Окраины заводского поселка преобразились. На улицах, выходивших к оврагу, появились баррикады. В дело пошло все: котельное железо, броневые плиты, корпуса разобранных танков. Как в гражданскую войну, жены подносили мужьям патроны и девушки прямо из цехов шли на передовые и, перевязав раненых, оттаскивали их в тыл. .. Многие погибли в тот день, но этой ценой рабочие-ополченцы и бойцы задержали немцев до ночи, когда к месту прорыва подошли новые части.

Пустынны заводские дворы. Ветер свистит в разбитых окнах. И когда близко разрывается мина, на асфальт со всех сторон сыплются остатки стекол. Но завод дерется так же, как дерется весь город. И если к бомбам, к минам, к пулям, к опасности вообще можно привыкнуть, то, значит, здесь к ней привыкли. Привыкли так, как нигде.

Мы едем по мосту через один из городских оврагов. Я никогда не забуду этой картины. Овраг далеко тянется влево и вправо, и весь он кишит, как муравейник, весь он изрыт пещерами. В нем вырыты целью улицы. Пещеры накрыты обгорелыми досками, тряпьем - женщины стащили сюда все, чем можно закрыть от дождя и ветра своих птенцов. Трудно сказать словами, как горько видеть вместо улиц и перекрестков, вместо шумного города ряды этих печальных человеческих гнезд.

Опять окраина - так называемые передовые. Обломки сметенных с лица земли домов, невысокие холмы, взрытые минами. Мы неожиданно встречаем здесь человека - одного из четверых, которым с месяц назад газеты посвящали целые передовицы. Тогда они сожгли пятнадцать немецких танков, эти четверо бронебойщиков - Александр Беликов, Петр Самойлов, Иван Олейников и вот этот, Петр Болото, который сейчас неожиданно оказался здесь, перед нами. Хотя, в сущности, почему неожиданно? Такой человек, как он, и должен был оказаться здесь, в Сталинграде. Именно такие, как он, защищают сегодня город. И именно потому, что у него такие защитники, город держится вот уже целый месяц, вопреки всему, среди развалин, огня и крови.

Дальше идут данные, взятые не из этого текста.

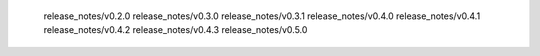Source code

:    release_notes/v0.2.0
   release_notes/v0.3.0
   release_notes/v0.3.1
   release_notes/v0.4.0
   release_notes/v0.4.1
   release_notes/v0.4.2
   release_notes/v0.4.3
   release_notes/v0.5.0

У Петра Болото крепкая, коренастая фигура, открытое лицо с прищуренными, с хитринкой глазами. Вспоминая о бое, в котором они подбили пятнадцать танков, он вдруг улыбается и говорит:

Когда на меня первый танк шел, я уже думал - конец света наступил, ей-богу. А потом ближе танк подошел и загорелся, и уже вышло не мне, а ему конец. И, между прочим, знаете, я за тот бой цигарок пять скрутил и скурил до конца. Ну, может быть, не до конца - врать не буду, -но все-таки скрутил пять цигарок. В бою так: ружье отодвинешь и закуришь, когда время позволяет. Курить в бою можно, только промахиваться нельзя. А то промахнешься и уже не закуришь - вот какое дело...

Петр Болото улыбается спокойной улыбкой человека, уверенного в правоте своих взглядов на солдатскую жизнь, в которой иногда можно отдохнуть и перекурить, но в которой нельзя промахнуться.

Разные люди защищают Сталинград. Но у многих, у очень многих есть эта широкая, уверенная улыбка, как у Петра Болото, есть спокойные, твердые, не промахивающиеся солдатские руки. И поэтому город дерется, дерется даже тогда, когда то в одном, то в другом месте это кажется почти невозможным.

Набережная, вернее, то, что осталось от нее - остовы сгоревших машин, обломки выброшенных на берег барж, уцелевшие покосившиеся домишки. Жаркий полдень. Солнце заволокло сплошным дымом. Сегодня с утра немцы опять бомбят город. Один за другим на глазах пикируют самолеты. Все небо в зенитных разрывах: оно похоже на пятнистую серо-голубую шкуру какого-то зверя. С визгом кружатся истребители. Над головой, не прекращаясь ни на минуту, идут бои. Город решил защищаться любой ценой, и если эта цена дорога и подвиги людей жестоки, а страдания их неслыханны, то с этим ничего не поделаешь: борьба идет не на жизнь, а на смерть.

Тихо плескаясь, волжская вода выносит на песок к нашим ногам обгоревшее бревно. На нем лежит утопленница, обхватив его опаленными скрюченными пальцами. Я не знаю, откуда принесли ее волны. Может быть, это одна из тех, кто погиб на пароходе, может быть, одна из погибших во время пожара на пристанях. Лицо ее искажено: муки перед смертью были, должно быть, невероятными. Это сделал враг, сделал на наших глазах. И пусть потом он не просит пощады ни у одного из тех, кто это видел. После Сталинграда мы его не пощадим.